Open source In-Memory database architecture

My friend and I are considering to build In-Memory relational open source database.

We have discussed about database architecture and our goals.

I’ll try to summarize it in this blog post.

We have a few objectives:

    • To create a database using C++.
    • To create a database which will work on Linux, Mac OS X and Windows.
    • To use as much as open source components we can.
    • To create a database which is very fast, has low memory consumption and has little needs for an administration (no need to rebuild and optimize indices, handle deadlocks and etc. ).
    • Be able to handle very large data.


In-Memory database architecture diagram

Here is a small diagram of our vision of database architecture.


1) Management studio and JDBC driver

We plan to use ODBC/JDBC driver for communication.

This way many languages will be able use database without having to write native drivers.

I also think that phpMyAdmin supports ODBC for connection to MySQL.

Our plan is to use SQL standard similar to MySQL so we can reuse phpMyAdmin as management studio for our database.

We planned to use phpMyAdmin as management studio at least for initial database release.

2) WIRE protocol

We can use the same WIRE Protocol as MySQL and re-use ODBC/JDBC drivers that MySQL uses, but if we do that we will be tied up to their standard.

Also, we plan to use websockets within the C++ REST SDK for handling communication between our database and client.

Using this library will enable us to easily offer REST service or enable direct communication between the browser and our database.

But, if we use websocket we won’t be able to reuse existing ODBC/JDBC drivers.

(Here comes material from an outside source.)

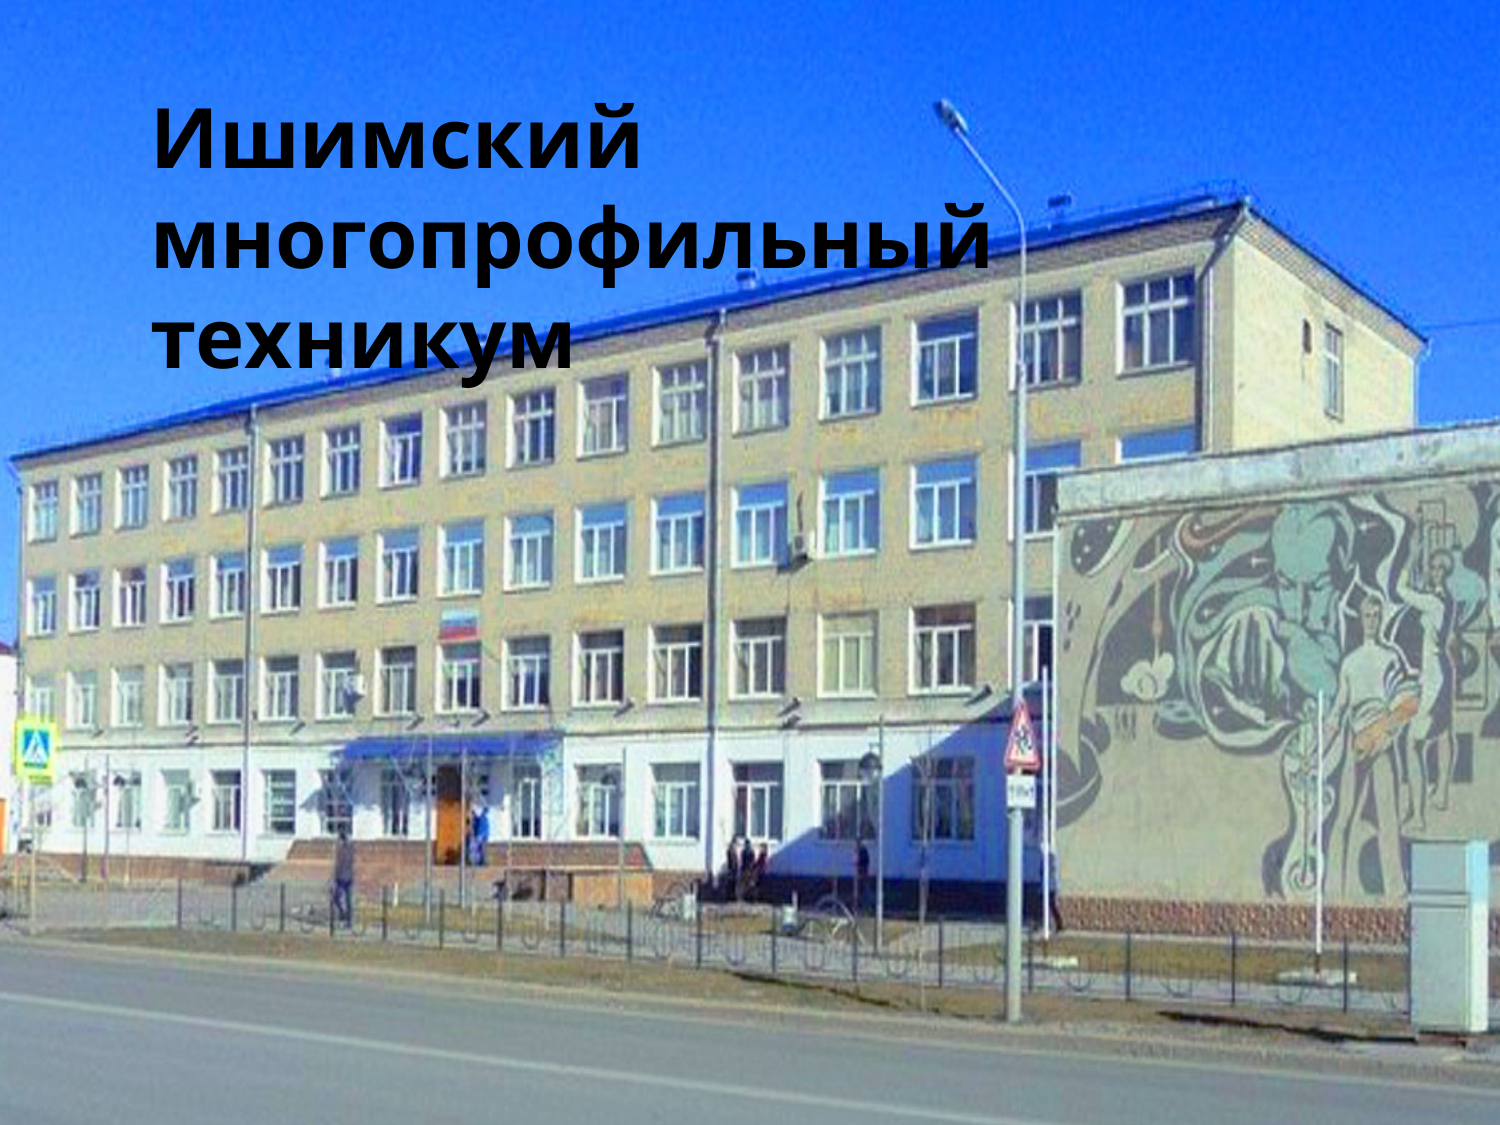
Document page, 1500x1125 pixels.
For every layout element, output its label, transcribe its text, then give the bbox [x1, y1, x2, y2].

So, there is a question. Should we use existing wire protocol and ODBC/JDBC implementation or create our own WIRE protocol and drivers?

3) Memory Manager

We will need to create a custom memory manager to be able to have lock-free structures and to fine–tune memory allocation.

4) Query processing

We plan to use SQL Lite Lemon parser for parsing queries.

We plan to create custom compiler / optimizer and executor.

5) Transaction manager

Our database should support ACID transactions.

The transaction manager will handle all transaction operations.

6) I/O Manager

This component will handle all reading and writing from/to hard drive.

7) Structures manager

We’ve created a new innovative structure for indices.

The main purpose of this component is to handle operations related to indices and data as well with some metadata and statistic tables.

8) Recovery manager

This component will create snapshots from the transaction log and enable us to quickly recover from system failure.

Any feedback is welcomed. Feel free to suggest improvements to our design or some other open source components/projects we can use in this project.